Unwilling to deal with the politics of the cooperatives, Vidál found the job at the gas station when he couldn’t fish anymore. Does he like the job? I expect to hear no. Instead, he replies that he does.
I am terrible at disguising my reactions, so I must look surprised. Vidál smiles and shrugs.
“It’s steady work, and I get to be right next to the water.” He sweeps his hand out to the black sea just beyond the giant, above ground tank of diesel fuel. With dwindling sea resources, I can see the appeal.
Humans are remarkably tolerant of physical change. We have a high threshold for temperature shifts. As land-based bipeds who are soothed and restored by the sea, we rejoice and flock to the shore when the water is a little warmer. People, like Vidál, can change their work and shift their mindsets to survive in changing conditions.
However, we depend, for work and food, upon creatures which are sensitive to the slightest change in water temperature—even a couple of degrees. As a result, we are more vulnerable to temperature change than we might otherwise acknowledge. Santa Rosalía had proven at least partially resilient, even with its deeply flawed cooperative system. People live in Santa Rosalía because they like the small town, the seafood, and their roots. They want to be near the sea. Sometimes that may mean that their work isn’t on the water, but adaptability in this case comes from willingness to be flexible in work—and to wait and see if things improve.

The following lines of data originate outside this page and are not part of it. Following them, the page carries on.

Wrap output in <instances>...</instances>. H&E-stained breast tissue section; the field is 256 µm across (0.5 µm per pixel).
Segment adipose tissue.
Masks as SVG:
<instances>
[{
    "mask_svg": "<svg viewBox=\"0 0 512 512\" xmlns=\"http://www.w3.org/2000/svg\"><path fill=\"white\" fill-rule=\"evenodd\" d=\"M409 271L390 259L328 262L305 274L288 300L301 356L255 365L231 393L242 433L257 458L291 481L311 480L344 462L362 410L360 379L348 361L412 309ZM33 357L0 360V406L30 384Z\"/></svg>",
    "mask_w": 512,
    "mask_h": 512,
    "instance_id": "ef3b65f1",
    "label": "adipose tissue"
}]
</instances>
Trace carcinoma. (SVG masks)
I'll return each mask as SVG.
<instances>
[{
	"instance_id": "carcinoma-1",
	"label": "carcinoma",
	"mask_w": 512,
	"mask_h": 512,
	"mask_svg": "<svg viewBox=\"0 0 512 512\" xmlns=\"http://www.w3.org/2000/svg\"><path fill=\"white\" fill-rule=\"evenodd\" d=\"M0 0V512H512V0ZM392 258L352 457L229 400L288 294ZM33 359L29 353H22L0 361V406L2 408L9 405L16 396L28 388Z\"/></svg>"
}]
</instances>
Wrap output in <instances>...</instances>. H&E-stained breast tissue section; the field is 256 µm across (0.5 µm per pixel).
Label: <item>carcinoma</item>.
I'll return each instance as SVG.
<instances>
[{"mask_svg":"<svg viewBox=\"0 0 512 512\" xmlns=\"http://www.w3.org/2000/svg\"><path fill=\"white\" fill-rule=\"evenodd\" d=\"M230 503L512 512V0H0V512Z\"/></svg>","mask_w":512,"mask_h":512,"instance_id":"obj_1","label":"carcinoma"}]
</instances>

We leave the dock at three in the morning to motor into the blackness of night (to arrive at our next anchorage before dark.) We steer far away from shore to avoid the debris in the water from recent rains, and Josh and I alternate on bow watch with the spotlight to search for potential boat-damaging items. Daybreak finds us over five miles from shore. As the first sunlight pours from behind the clouds, a panga appears on the glassy horizon to our east. It barrels straight toward us, and only slows as they pull alongside. On the open sea, I’m concerned that the two men approached us because they have a problem. Everything okay? Sí.

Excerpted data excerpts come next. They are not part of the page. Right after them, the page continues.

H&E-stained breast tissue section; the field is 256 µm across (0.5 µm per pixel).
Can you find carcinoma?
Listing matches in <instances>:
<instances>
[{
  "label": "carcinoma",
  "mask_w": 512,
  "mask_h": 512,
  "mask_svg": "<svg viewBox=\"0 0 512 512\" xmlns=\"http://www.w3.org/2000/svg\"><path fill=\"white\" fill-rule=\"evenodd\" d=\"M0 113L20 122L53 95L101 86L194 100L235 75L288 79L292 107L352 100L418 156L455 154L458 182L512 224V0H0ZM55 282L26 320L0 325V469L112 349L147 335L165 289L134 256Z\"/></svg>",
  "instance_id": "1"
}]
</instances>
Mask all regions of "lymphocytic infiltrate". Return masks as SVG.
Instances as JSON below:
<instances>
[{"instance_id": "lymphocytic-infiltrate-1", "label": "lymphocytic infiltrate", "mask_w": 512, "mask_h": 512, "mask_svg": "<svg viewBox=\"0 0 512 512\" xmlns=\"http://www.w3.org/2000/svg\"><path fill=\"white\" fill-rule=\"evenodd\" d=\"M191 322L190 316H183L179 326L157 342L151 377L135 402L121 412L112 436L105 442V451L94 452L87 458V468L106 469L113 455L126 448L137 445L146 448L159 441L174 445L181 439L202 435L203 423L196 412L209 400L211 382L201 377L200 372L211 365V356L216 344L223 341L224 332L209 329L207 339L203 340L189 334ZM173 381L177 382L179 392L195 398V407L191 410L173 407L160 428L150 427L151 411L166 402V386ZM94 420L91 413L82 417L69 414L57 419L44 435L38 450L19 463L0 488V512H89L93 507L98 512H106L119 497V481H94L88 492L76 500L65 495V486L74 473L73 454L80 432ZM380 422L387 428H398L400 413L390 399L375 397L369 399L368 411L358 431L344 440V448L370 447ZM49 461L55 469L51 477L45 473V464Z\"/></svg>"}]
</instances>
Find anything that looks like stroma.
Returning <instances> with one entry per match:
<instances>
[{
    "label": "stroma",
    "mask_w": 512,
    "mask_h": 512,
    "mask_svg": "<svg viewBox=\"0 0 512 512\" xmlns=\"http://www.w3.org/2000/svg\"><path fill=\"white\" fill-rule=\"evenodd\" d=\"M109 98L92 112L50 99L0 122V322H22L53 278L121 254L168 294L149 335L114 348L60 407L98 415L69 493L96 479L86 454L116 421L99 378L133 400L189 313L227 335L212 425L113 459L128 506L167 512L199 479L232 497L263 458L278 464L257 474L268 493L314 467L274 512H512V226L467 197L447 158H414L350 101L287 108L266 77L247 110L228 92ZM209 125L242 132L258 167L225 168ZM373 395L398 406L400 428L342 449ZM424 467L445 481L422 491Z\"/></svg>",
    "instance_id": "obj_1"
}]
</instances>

Their panga overflows with mint green nets. With a bright grin, the man in the middle reaches into the bottom of the boat and pulls up a four-foot Bonnethead shark, arching his back to lift it to his chest to show us. Both Josh and I exclaim, and I ask if we can take a photo.
Once my camera is out, the man at the motor, who seems to be the more experienced fisher, switches places with the young skinny man at the center, and as we two boats float together in miles of calm water, he lifts another shark, perhaps a Dusky, from the floor. He wraps his arms in a tight hug around the six-foot shark to thrust it over his head, like a snub-nosed trophy. I would normally feel sad about a dead shark, but their pride is palpable, and Josh and I cheer for these two men. They chased us down in the middle of the sea just so they could show us their catch.
In the hunt on the sea, a fisher must know the subtleties of two complex worlds: above the waterline, and below it. He must have the ability to navigate and fix a boat, and the savvy to find and trap a creature he can’t see until he pulls it from the water. It’s exciting to share a moment of their spoils. Their smiles glow with accomplishment.
We have sails up, so we are pulling away from their panga. With proud grins, the tiburoneros gun their outboard and disappear with their sharks into the open, wild, warming sea.